В любом случае он понимал, что гость этот – демон и он сам привлек его собственными злостью и отчаянием. Он осознал, что над ним нависла серьезная опасность, настолько серьезная, что смерть тянула лишь на малую ее часть. Он отбросил одеяло, поднялся с кровати в одних трусах и, даже не отдавая себе отчета в том, что делает, шагнул к ближайшему креслу и взял саксофон, оставленный там прошлым вечером. Он говорит, что его сестра обратилась к нему, пусть в этом коттедже ее и не было. Ее голос раздался у него в голове. Он не смог вспомнить слов. Помнит только, что она призвала его играть мелодии, поднимающие настроение, и играть со всей страстью, которую он еще сохранил в себе, чтобы музыка заставила воздух искриться.
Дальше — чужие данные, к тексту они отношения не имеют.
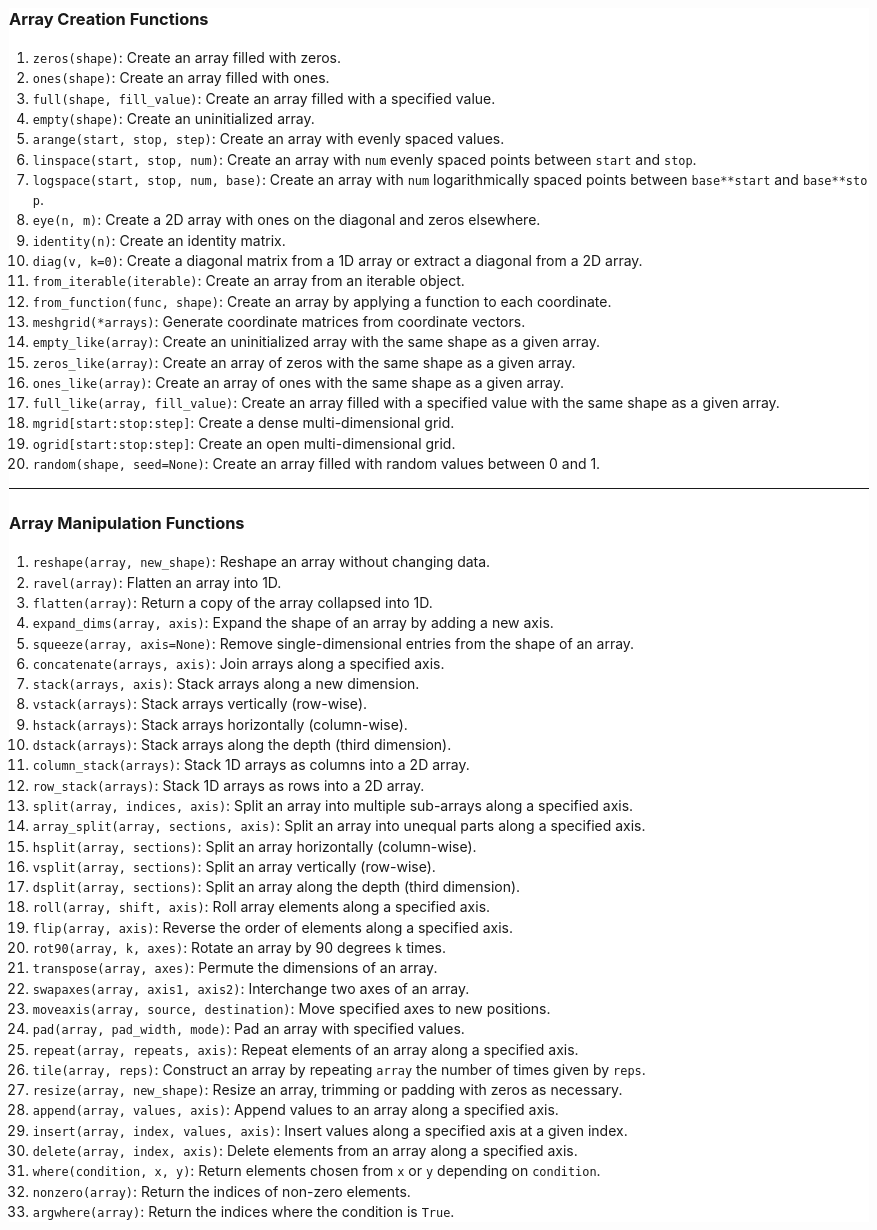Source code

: 
### **Array Creation Functions**
1. `zeros(shape)`: Create an array filled with zeros.
2. `ones(shape)`: Create an array filled with ones.
3. `full(shape, fill_value)`: Create an array filled with a specified value.
4. `empty(shape)`: Create an uninitialized array.
5. `arange(start, stop, step)`: Create an array with evenly spaced values.
6. `linspace(start, stop, num)`: Create an array with `num` evenly spaced points between `start` and `stop`.
7. `logspace(start, stop, num, base)`: Create an array with `num` logarithmically spaced points between `base**start` and `base**stop`.
8. `eye(n, m)`: Create a 2D array with ones on the diagonal and zeros elsewhere.
9. `identity(n)`: Create an identity matrix.
10. `diag(v, k=0)`: Create a diagonal matrix from a 1D array or extract a diagonal from a 2D array.
11. `from_iterable(iterable)`: Create an array from an iterable object.
12. `from_function(func, shape)`: Create an array by applying a function to each coordinate.
13. `meshgrid(*arrays)`: Generate coordinate matrices from coordinate vectors.
14. `empty_like(array)`: Create an uninitialized array with the same shape as a given array.
15. `zeros_like(array)`: Create an array of zeros with the same shape as a given array.
16. `ones_like(array)`: Create an array of ones with the same shape as a given array.
17. `full_like(array, fill_value)`: Create an array filled with a specified value with the same shape as a given array.
18. `mgrid[start:stop:step]`: Create a dense multi-dimensional grid.
19. `ogrid[start:stop:step]`: Create an open multi-dimensional grid.
20. `random(shape, seed=None)`: Create an array filled with random values between 0 and 1.

---

### **Array Manipulation Functions**

1. `reshape(array, new_shape)`: Reshape an array without changing data.
2. `ravel(array)`: Flatten an array into 1D.
3. `flatten(array)`: Return a copy of the array collapsed into 1D.
4. `expand_dims(array, axis)`: Expand the shape of an array by adding a new axis.
5. `squeeze(array, axis=None)`: Remove single-dimensional entries from the shape of an array.
6. `concatenate(arrays, axis)`: Join arrays along a specified axis.
7. `stack(arrays, axis)`: Stack arrays along a new dimension.
8. `vstack(arrays)`: Stack arrays vertically (row-wise).
9. `hstack(arrays)`: Stack arrays horizontally (column-wise).
10. `dstack(arrays)`: Stack arrays along the depth (third dimension).
11. `column_stack(arrays)`: Stack 1D arrays as columns into a 2D array.
12. `row_stack(arrays)`: Stack 1D arrays as rows into a 2D array.
13. `split(array, indices, axis)`: Split an array into multiple sub-arrays along a specified axis.
14. `array_split(array, sections, axis)`: Split an array into unequal parts along a specified axis.
15. `hsplit(array, sections)`: Split an array horizontally (column-wise).
16. `vsplit(array, sections)`: Split an array vertically (row-wise).
17. `dsplit(array, sections)`: Split an array along the depth (third dimension).
18. `roll(array, shift, axis)`: Roll array elements along a specified axis.
19. `flip(array, axis)`: Reverse the order of elements along a specified axis.
20. `rot90(array, k, axes)`: Rotate an array by 90 degrees `k` times.
21. `transpose(array, axes)`: Permute the dimensions of an array.
22. `swapaxes(array, axis1, axis2)`: Interchange two axes of an array.
23. `moveaxis(array, source, destination)`: Move specified axes to new positions.
24. `pad(array, pad_width, mode)`: Pad an array with specified values.
25. `repeat(array, repeats, axis)`: Repeat elements of an array along a specified axis.
26. `tile(array, reps)`: Construct an array by repeating `array` the number of times given by `reps`.
27. `resize(array, new_shape)`: Resize an array, trimming or padding with zeros as necessary.
28. `append(array, values, axis)`: Append values to an array along a specified axis.
29. `insert(array, index, values, axis)`: Insert values along a specified axis at a given index.
30. `delete(array, index, axis)`: Delete elements from an array along a specified axis.
31. `where(condition, x, y)`: Return elements chosen from `x` or `y` depending on `condition`.
32. `nonzero(array)`: Return the indices of non-zero elements.
33. `argwhere(array)`: Return the indices where the condition is `True`.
И Малколм играл два часа, в течение которых незваный гость кружил вокруг него, сначала ду-воп, а потом множество мелодий, написанных задолго до появления рок-н-ролла. Таких, как «Это должна быть ты» и «Свинг на аллее» Айшема Джонса, «Сердце и душа» Лоссера и Кармайкла, «Наперегонки с луной» Уотсона и Монро, «Все тебе» Маркса и Саймонса, «В настроении» Гленна Миллера. Он только искоса посматривал на желтоглазое чудовище, опасаясь, что прямой взгляд оно сочтет за приглашение перейти к более решительным действиям, но через час музыки оно начало медленно таять. К концу второго часа исчезло, но Малколм продолжал играть, страстно и вдохновенно, хотя потрескались губы, челюсти начало сводить, а пот заливал глаза, из которых катились слезы.